In essence, what we are seeing is a continued adoption of Facebook and Facebook properties as a robust advertising platform. Only a few weeks ago, the advent of Instant Articles and chatbots for Messenger appear to be further catalysts to attract ad dollars.

Last week, industry reports showed online ad revenue in the US alone reached $60bn in 2015, a 20% increase from 2014. We see that mobile is continuing to attract a larger share of those dollars, not only reflected in Facebook's earnings mix but also from independent observers like PWC:

Source: Bloomberg Click to enlarge

ARPU Growth Robust

The single most impressive metric we saw in Facebook's report is its Average Revenue Per User. Obviously an important statistic that demonstrates how Facebook is monetizing its over 1.6bn users, ARPU helps investors understand what a user is really worth to Facebook and how it is pulling various levers to engage the users and generate revenue.
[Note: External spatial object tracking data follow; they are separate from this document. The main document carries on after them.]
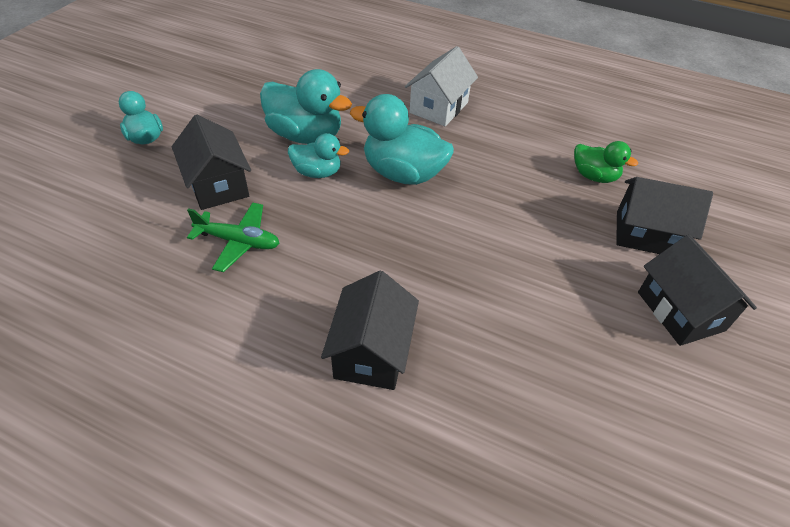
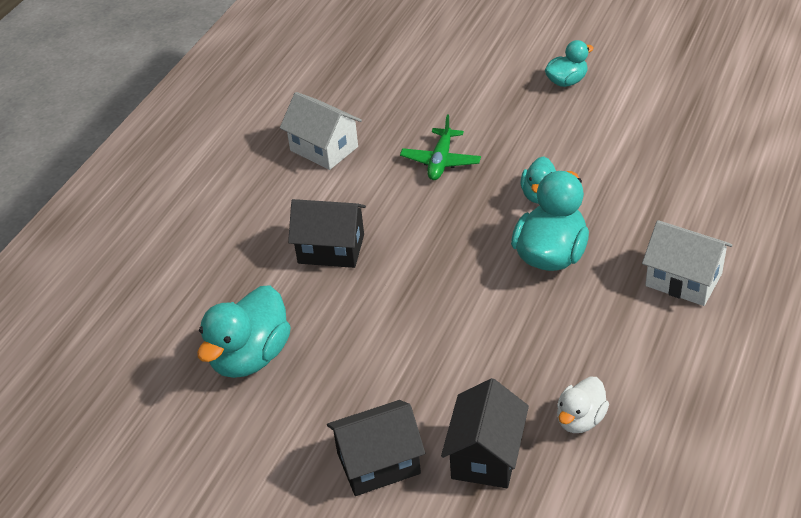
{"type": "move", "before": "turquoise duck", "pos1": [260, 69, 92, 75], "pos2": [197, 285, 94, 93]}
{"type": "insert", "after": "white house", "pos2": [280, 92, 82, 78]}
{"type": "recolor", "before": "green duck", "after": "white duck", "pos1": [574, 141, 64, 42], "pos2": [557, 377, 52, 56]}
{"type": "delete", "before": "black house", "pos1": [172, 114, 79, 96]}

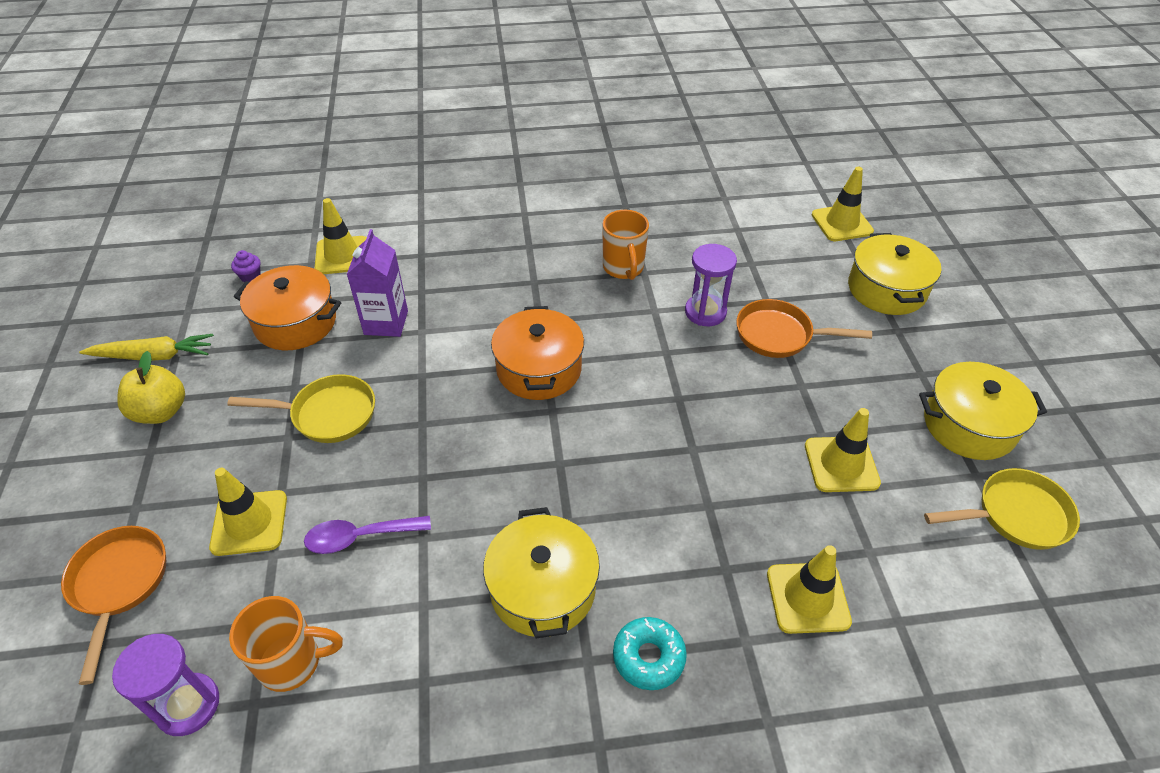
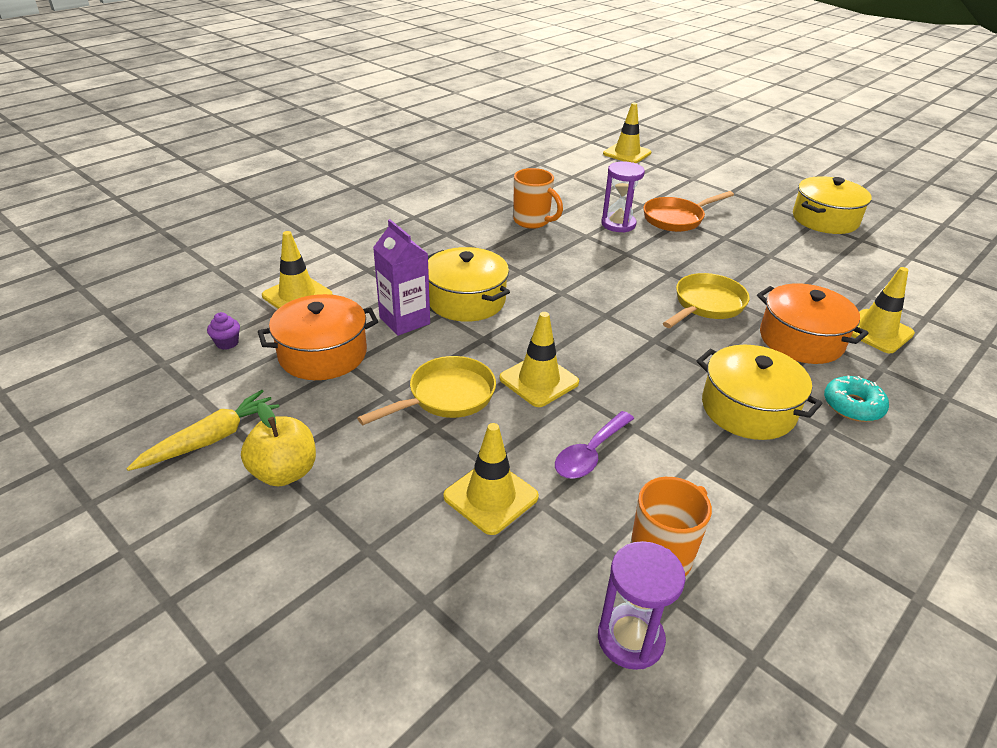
{"type": "move", "before": "yellow pot", "pos1": [848, 233, 93, 82], "pos2": [428, 247, 82, 75]}
{"type": "move", "before": "yellow traffic cone", "pos1": [805, 408, 76, 84], "pos2": [500, 312, 79, 95]}
{"type": "move", "before": "yellow pan", "pos1": [924, 468, 156, 82], "pos2": [663, 273, 87, 55]}
{"type": "move", "before": "orange pot", "pos1": [491, 306, 93, 94], "pos2": [757, 283, 112, 81]}
{"type": "delete", "before": "orange pan", "pos1": [61, 526, 105, 159]}

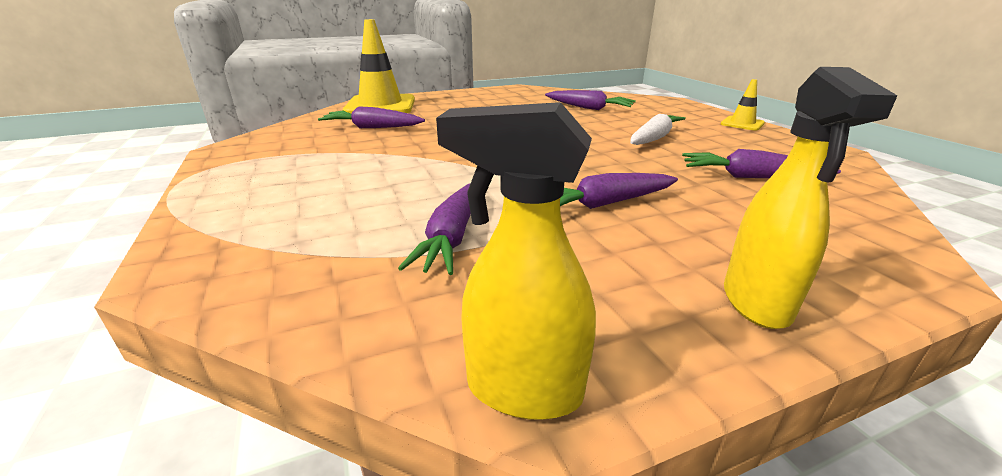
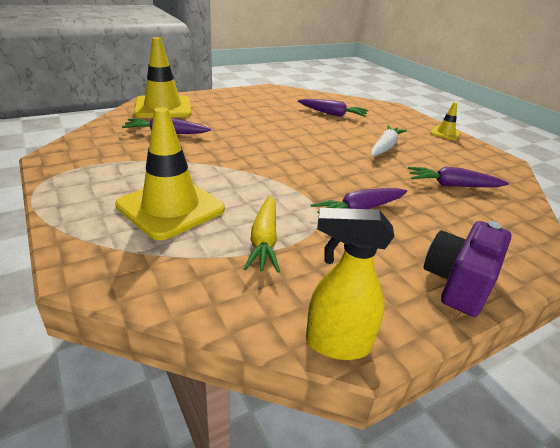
{"type": "insert", "after": "yellow traffic cone", "pos2": [115, 107, 110, 133]}
{"type": "recolor", "before": "purple carrot", "after": "yellow carrot", "pos1": [398, 183, 73, 92], "pos2": [244, 195, 36, 78]}
{"type": "replace", "before": "yellow spray bottle", "after": "purple camera", "pos1": [724, 67, 174, 262], "pos2": [424, 221, 87, 96]}

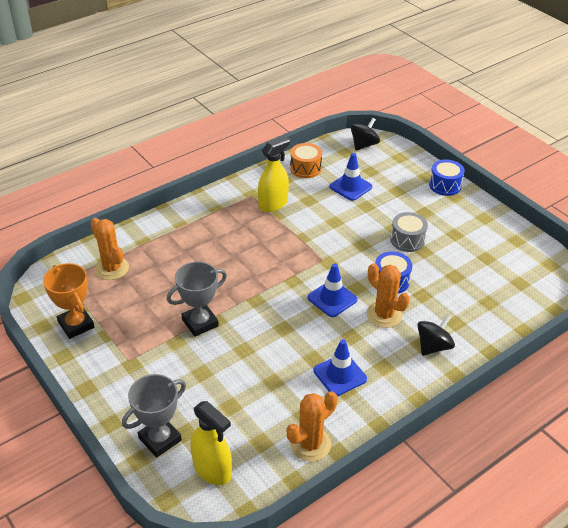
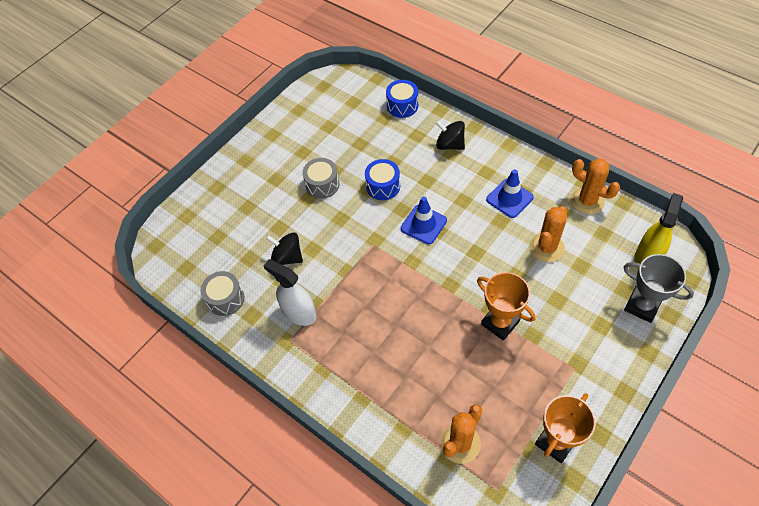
{"type": "recolor", "before": "orange drum", "after": "grey drum", "pos1": [290, 143, 32, 35], "pos2": [200, 271, 44, 45]}
{"type": "recolor", "before": "yellow spray bottle", "after": "white spray bottle", "pos1": [258, 136, 32, 76], "pos2": [264, 259, 52, 67]}
{"type": "move", "before": "black spinning top", "pos1": [351, 118, 29, 33], "pos2": [266, 232, 37, 33]}
{"type": "move", "before": "blue drum", "pos1": [429, 159, 36, 37], "pos2": [386, 80, 32, 38]}
{"type": "recolor", "before": "grey trophy", "after": "orange trophy", "pos1": [167, 261, 60, 76], "pos2": [477, 272, 58, 69]}
{"type": "move", "before": "orange cactus", "pos1": [367, 263, 43, 65], "pos2": [530, 206, 37, 56]}
{"type": "delete", "before": "blue traffic cone", "pos1": [329, 153, 43, 48]}

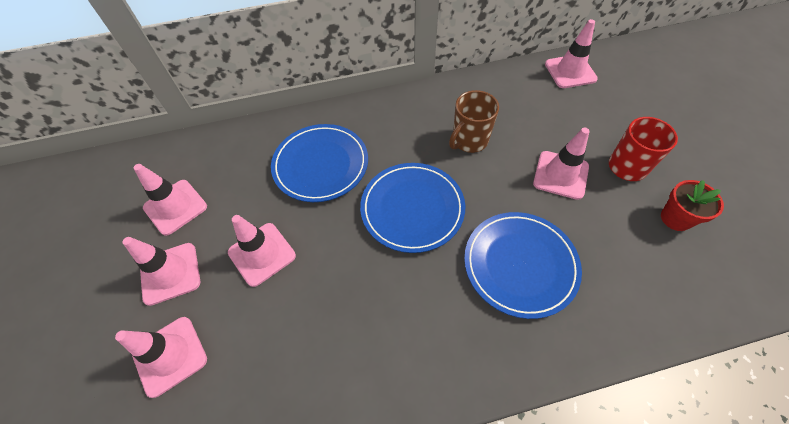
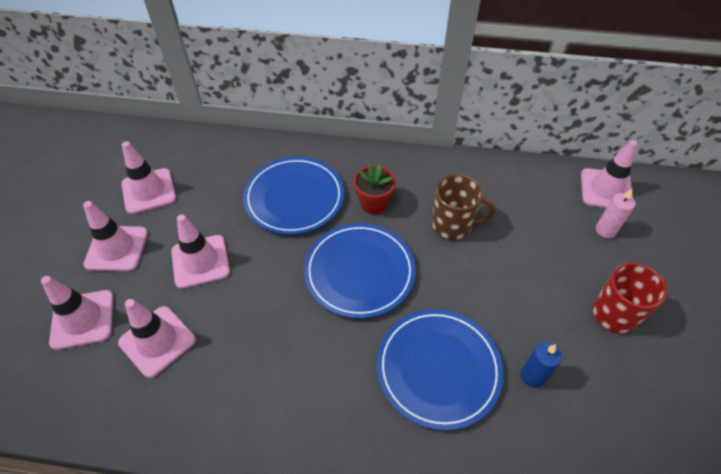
{"type": "move", "before": "pink traffic cone", "pos1": [533, 127, 57, 73], "pos2": [118, 299, 78, 79]}
{"type": "move", "before": "red flower pot", "pos1": [661, 180, 63, 51], "pos2": [354, 164, 42, 51]}
{"type": "rotate", "before": "brown mug", "pos1": [449, 90, 50, 63], "pos2": [432, 174, 64, 66], "turn": -150}
{"type": "insert", "after": "blue candle", "pos2": [521, 342, 41, 46]}
{"type": "insert", "after": "pink candle", "pos2": [596, 189, 40, 49]}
Source: Facebook IR Click to enlarge

In 1Q16, we see $3.32 ARPU, a very robust increase over the year ago quarter at $2.50. A 30% increase in the amount you are generating from each user, especially while overall user numbers are continuing to grow, is very impressive.

Instant Articles

We did not receive much color on the rollout of Instant Articles to all publishers. We first covered this new feature some time ago, explaining that widespread embrace could catalyze further advertising revenue growth since publishers will be compelled to use the native experience and display ads through Facebook's ad service.

Importantly, we expect time spent on Facebook to rise as a result of Instant Articles. This feature "makes it so that any publisher around the world now can deliver a really great native experience instantly with no latency in loading it. And we're just seeing that people like to engage with that a lot more." Higher engagement should help ARPU inch higher as well.

Conclusion

We were buyers ahead of the earnings report on the recent weakness because of how Facebook is uniquely positioned as the main competitor to Google in digital advertising. Although we believe the P/E of 91 remains expensive, we believe Facebook has some interesting catalysts in the pipeline and is continuing to drive ARPU and MAUs higher.

Disclosure: I am/we are long FB.

I wrote this article myself, and it expresses my own opinions. I am not receiving compensation for it (other than from Seeking Alpha). I have no business relationship with any company whose stock is mentioned in this article.